Each studio-portrait is complemented by tailored interviews written by Kanae Hasegawa on professional lifestyle, cultural imprints and approaches to experimentation. Here we extrapolated six inspiring comments from the publication.
TADAO ANDO – Architect
Tadao Ando on the importance of making architectural models while designing architecture. “Crafting architectural models of walls using your own hands and experimenting back and forth when you are not satisfied with it, is an integral process at the core of architectural model making. These processes are creative in a true sense, although some may say obsolete”.
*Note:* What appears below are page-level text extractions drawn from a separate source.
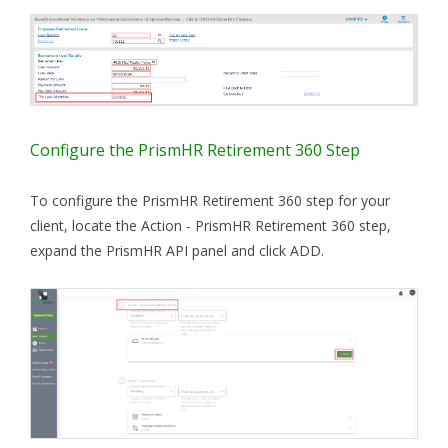
Configure the PrismHR Retirement 360 Step
To configure the PrismHR Retirement 360 step for your
client, locate the Action - PrismHR Retirement 360 step,
expand the PrismHR API panel and click ADD.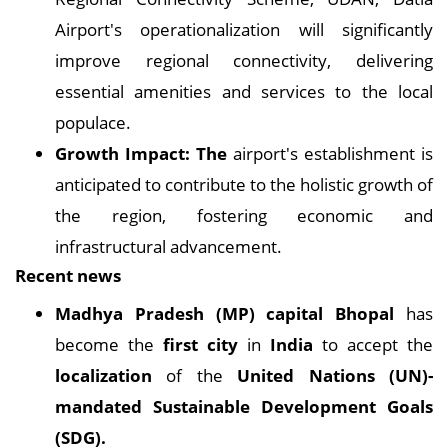
Airport's operationalization will significantly
improve regional connectivity, delivering
essential amenities and services to the local
populace.
Growth Impact: The
airport's establishment is
anticipated to contribute to the holistic growth of
the region, fostering economic and
infrastructural advancement.
Recent news
Madhya Pradesh (MP) capital Bhopal
has
become the
first city
in
India
to accept the
localization
of the
United Nations (UN)-
mandated Sustainable Development Goals
(SDG).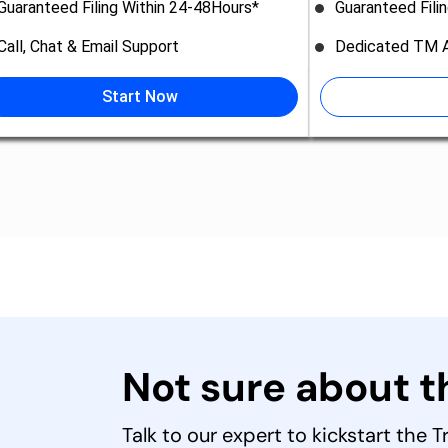
Guaranteed Filing Within 24-48Hours*
Guaranteed Fili
Call, Chat & Email Support
Dedicated TM A
Start Now
Not sure about 
Talk to our expert to kickstart the 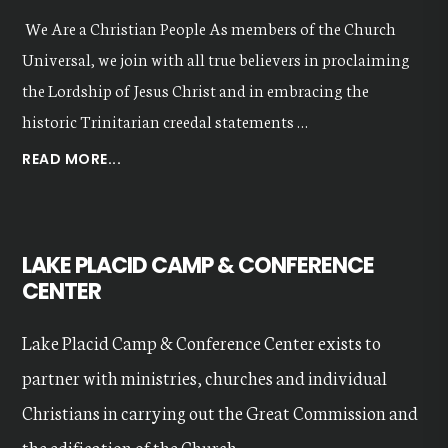
We Are a Christian People As members of the Church
Universal, we join with all true believers in proclaiming
the Lordship of Jesus Christ and in embracing the
historic Trinitarian creedal statements …
ABOUT
READ MORE...
OUR
VALUES
LAKE PLACID CAMP & CONFERENCE
CENTER
Lake Placid Camp & Conference Center exists to
partner with ministries, churches and individual
Christians in carrying out the Great Commission and
the edification of the Church...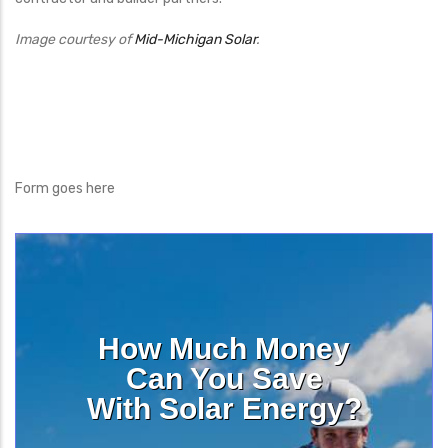
Image courtesy of
Mid-Michigan Solar
.
Form goes here
How Much Money
Can You Save
With Solar Energy?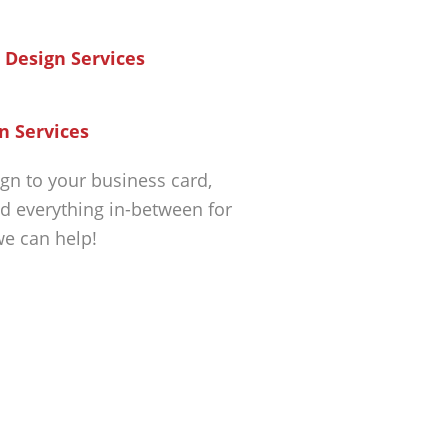
n Services
gn to your business card,
d everything in-between for
we can help!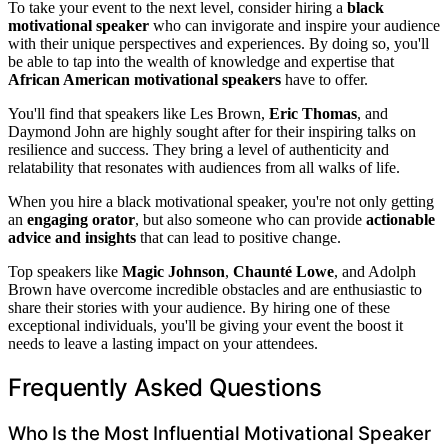
To take your event to the next level, consider hiring a
black
motivational speaker
who can invigorate and inspire your audience
with their unique perspectives and experiences. By doing so, you'll
be able to tap into the wealth of knowledge and expertise that
African American motivational speakers
have to offer.
You'll find that speakers like Les Brown,
Eric Thomas
, and
Daymond John are highly sought after for their inspiring talks on
resilience and success. They bring a level of authenticity and
relatability that resonates with audiences from all walks of life.
When you hire a black motivational speaker, you're not only getting
an
engaging orator
, but also someone who can provide
actionable
advice and insights
that can lead to positive change.
Top speakers like
Magic Johnson
,
Chaunté Lowe
, and Adolph
Brown have overcome incredible obstacles and are enthusiastic to
share their stories with your audience. By hiring one of these
exceptional individuals, you'll be giving your event the boost it
needs to leave a lasting impact on your attendees.
Frequently Asked Questions
Who Is the Most Influential Motivational Speaker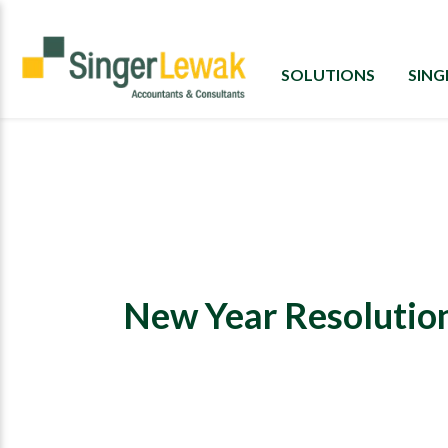
SOLUTIONS
SIN
New Year Resolution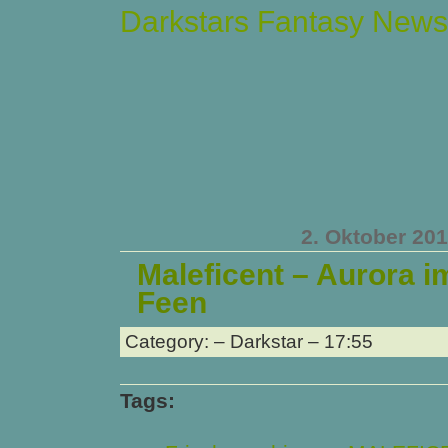
Darkstars Fantasy News
2. Oktober 20
Maleficent – Aurora i
Feen
Category: – Darkstar – 17:55
Tags: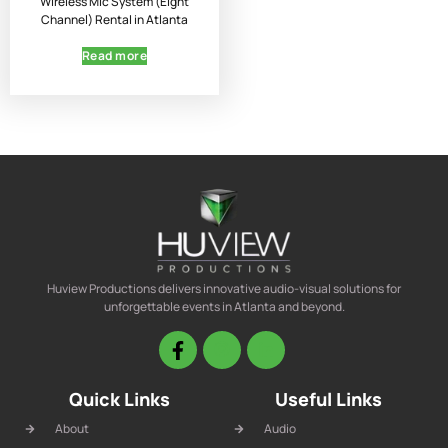
Wireless Mic System (Eight
Channel) Rental in Atlanta
Read more
Huview Productions delivers innovative audio-visual solutions for
unforgettable events in Atlanta and beyond.
Quick Links
Useful Links
About
Audio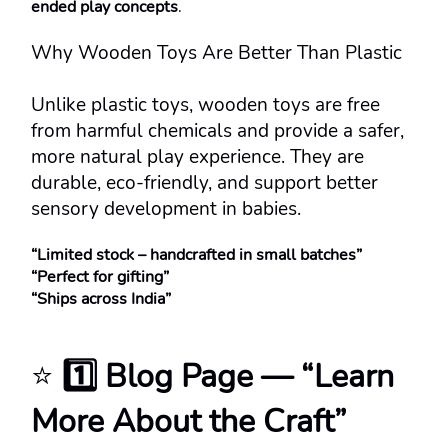
ended play concepts
.
Why Wooden Toys Are Better Than Plastic
Unlike plastic toys, wooden toys are free 
from harmful chemicals and provide a safer, 
more natural play experience. They are 
durable, eco-friendly, and support better 
sensory development in babies.
“Limited stock – handcrafted in small batches”
“Perfect for gifting”
“Ships across India”
⭐ 
1️⃣ Blog Page — “Learn 
More About the Craft”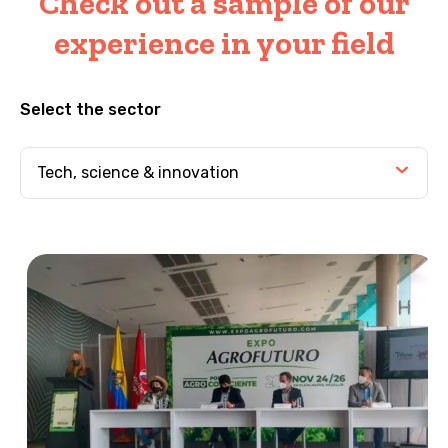
Check out a sample of our
experience in your field
Select the sector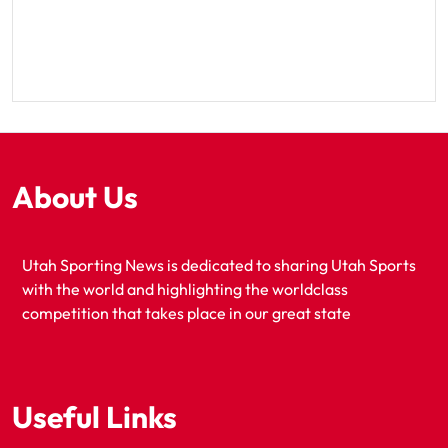
About Us
Utah Sporting News is dedicated to sharing Utah Sports
with the world and highlighting the worldclass
competition that takes place in our great state
Useful Links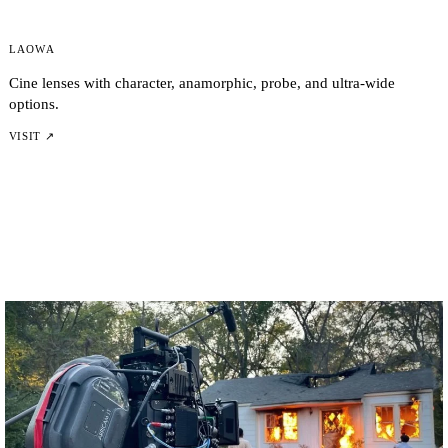
Laowa
Cine lenses with character, anamorphic, probe, and ultra-wide
options.
VISIT ↗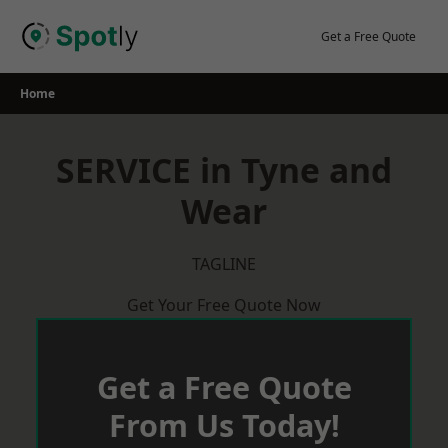
Skip
to
Get a Free Quote
content
Home
SERVICE in Tyne and
Wear
TAGLINE
Get Your Free Quote Now
Get a Free Quote
From Us Today!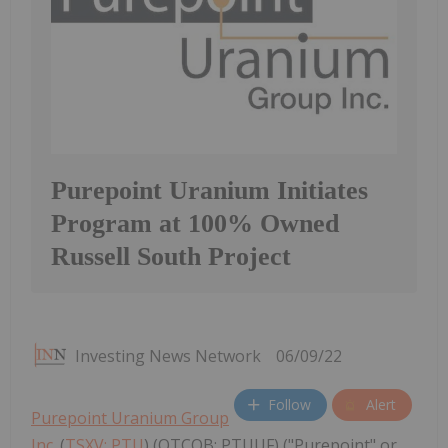
Purepoint Uranium Initiates
Program at 100% Owned
Russell South Project
Investing News Network
06/09/22
Follow
Alert
Purepoint Uranium Group
Inc.
(
TSXV: PTU
) (OTCQB: PTUUF) ("Purepoint" or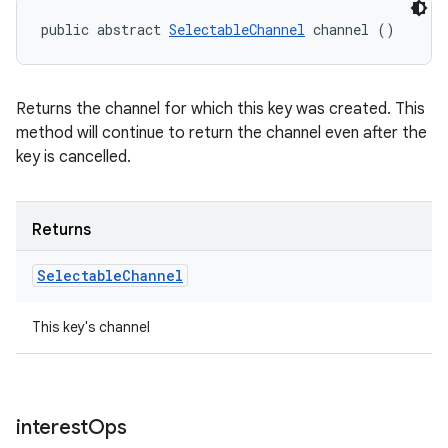
public abstract 
SelectableChannel
 channel ()
Returns the channel for which this key was created. This
method will continue to return the channel even after the
key is cancelled.
Returns
Selectable
Channel
This key's channel
interest
Ops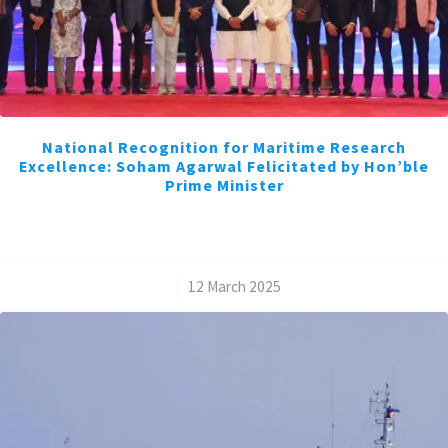
National Recognition for Maritime Research
Excellence: Soham Agarwal Felicitated by Hon’ble
Prime Minister
/
12 March 2025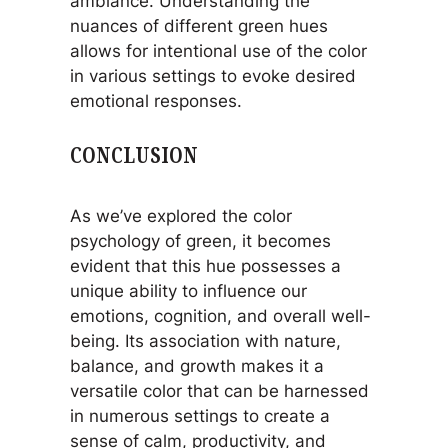
ambiance. Understanding the
nuances of different green hues
allows for intentional use of the color
in various settings to evoke desired
emotional responses.
CONCLUSION
As we’ve explored the color
psychology of green, it becomes
evident that this hue possesses a
unique ability to influence our
emotions, cognition, and overall well-
being. Its association with nature,
balance, and growth makes it a
versatile color that can be harnessed
in numerous settings to create a
sense of calm, productivity, and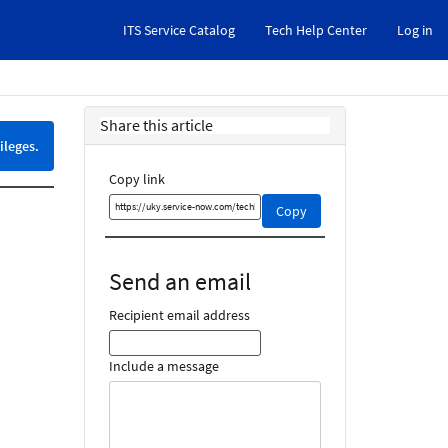
ITS Service Catalog
Tech Help Center
Log in
Share this article
ileges.
Copy link
Copy
Copy
this
link
and
Send an email
share
it
Recipient email address
Include a message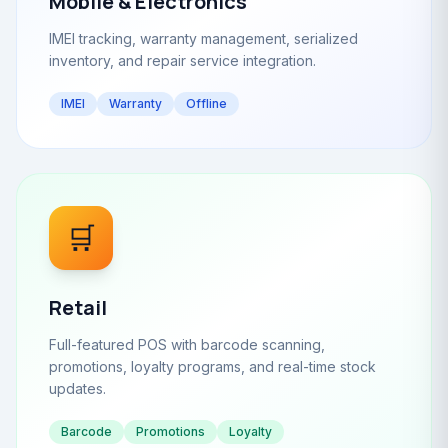
Mobile & Electronics
IMEI tracking, warranty management, serialized
inventory, and repair service integration.
IMEI
Warranty
Offline
🛒
Retail
Full-featured POS with barcode scanning,
promotions, loyalty programs, and real-time stock
updates.
Barcode
Promotions
Loyalty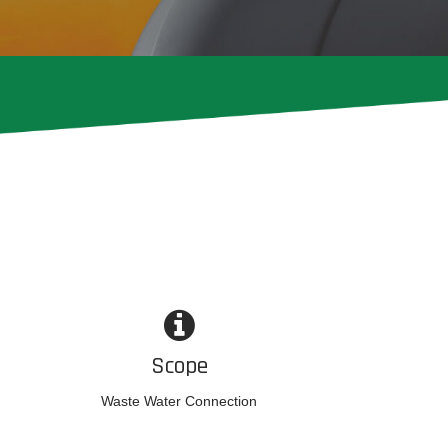
Scope
Waste Water Connection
TAKAHASHI HIROKO – Kimono designer
Takahasi Hiroko on the uniqueness of Kimono-ware: “Kimono designs allow to express freedom within that restriction. The Japanese have been expressing individual identity through original patterns of decoration within the restriction of the identical form of a kimono, and trying to find joy within the given environment that is inherent in the Japanese way of acting or living”.
NENDO – Design studio
Oki Sato on managing 200 projects running at the same time: “After speaking with the client I will probably reduce an initial 20 to 30 ideas to four or so. Then I return to the office and allocate a designer to the project. I only have one designer working on each project. We don’t work in groups, nor do we do brainstorming with several people giving ideas”.
SCHEMATA ARCHITECTS – Architecture practice
Jo Nagasaka on his employees conducting their work by standing. “When you have hours of desk work, a standing posture is better for your body. Besides, once you sit down, it’s easy to be reluctant to get back up. If a staff member is standing, it is easier to move and things start to go around quicker I feel”.
SHINJI OHMAKI – Artist
Shinji Ohmaki on rekindling with Nature in his new atelier in a fishermen’s village 2 hours away from Tokyo. “[The 2011 catastrophe] made me realize the fragility [and] impermanence of things and reminded me that each second and moment is constantly changing. This is something we all know, but one is likely to forget when living in a civilised, urban environment far away from nature”.
MARIKO MORI – Fashion Designer
Mariko Mori on creating a tea house in her studio-apartment: “The tea house is a place where people become one through tea ceremony. I see the tea ritual as an act of purifying one’s spirit and sharing feelings of consolation with others”.